Well, as the Arsonists discovered when their As The World Burns debut for Matador tanked, there’s a huge difference between a roomful of go-getters “thinking they could do something” and a seasoned team of hiphop-savvy professionals with the knowledge of what it takes to sell hiphop in North America and the machinery in place to get the job done.

When was the last time you saw Plaid on the cover of Vibe or an Autechre video on BET? Exactly.

“If we’re a non-traditional hiphop group, I don’t see why we should go through traditional channels to get our stuff across.”

Good point. But how does Anti-Pop propose to get its music to the people who count?

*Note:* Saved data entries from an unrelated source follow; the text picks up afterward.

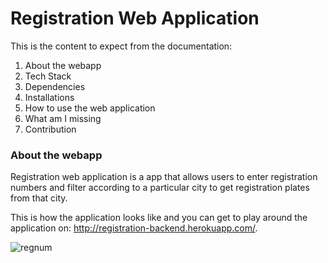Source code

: # Registration Web Application

 This is the content to expect from the documentation:

1. About the webapp
2. Tech Stack
3. Dependencies
4. Installations
5. How to use the web application
6. What am I missing
7. Contribution


### About the webapp

Registration web application is a app that allows users to enter registration numbers and filter according to a particular city to get registration plates from that city.

This is how the application looks like and you can get to play around the application on: http://registration-backend.herokuapp.com/.

![regnum](https://user-images.githubusercontent.com/22472229/30746316-b888c738-9fa9-11e7-908b-9cad703edf3a.png)
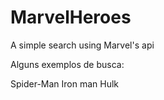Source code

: # MarvelHeroes
A simple search using Marvel's api


Alguns exemplos de busca:

Spider-Man
Iron man
Hulk
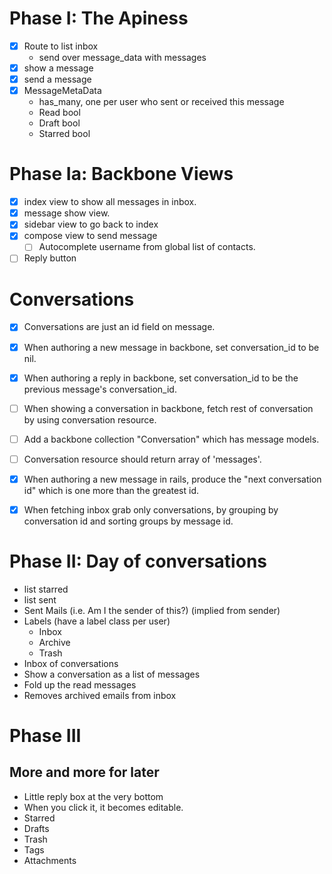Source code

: # Phase I: The Apiness
- [x] Route to list inbox 
     * send over message_data with messages
- [x] show a message
- [x] send a message
- [x] MessageMetaData 
     * has_many, one per user who sent or received this message
     * Read bool
     * Draft bool
     * Starred bool

# Phase Ia: Backbone Views
- [x] index view to show all messages in inbox.
- [x] message show view.
- [x] sidebar view to go back to index
- [x] compose view to send message
     - [ ] Autocomplete username from global list of contacts.
- [ ] Reply button

# Conversations
- [x] Conversations are just an id field on message.
- [x] When authoring a new message in backbone, set conversation_id to be nil.
- [x] When authoring a reply in backbone, set conversation_id to be the previous message's conversation_id.
- [ ] When showing a conversation in backbone, fetch rest of conversation by using conversation resource.
- [ ] Add a backbone collection "Conversation" which has message models.
- [ ] Conversation resource should return array of 'messages'.
- [x] When authoring a new message in rails, produce the "next conversation id" which is one more than the greatest id.
- [x] When fetching inbox grab only conversations, by grouping by conversation id and sorting groups by message id.


# Phase II: Day of conversations
* list starred
* list sent
* Sent Mails (i.e. Am I the sender of this?)  (implied from sender)
* Labels (have a label class per user)
    * Inbox
    * Archive
    * Trash
* Inbox of conversations
* Show a conversation as a list of messages
* Fold up the read messages
* Removes archived emails from inbox

# Phase III

## More and more for later

* Little reply box at the very bottom
* When you click it, it becomes editable.
* Starred
* Drafts
* Trash
* Tags
* Attachments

“You do that by making great music and putting it out there,” states Beans with a naivete that’s as charming as it is confounding.

In an ideal world, the best music would be the most popular, but, sadly, that just isn’t the way things work in real life.

The real concern for Anti-Pop Consortium should be, who will know their recordings are available, and will they be interested in listening?

“The people who want to hear our music are receiving it, and they appreciate what we do.”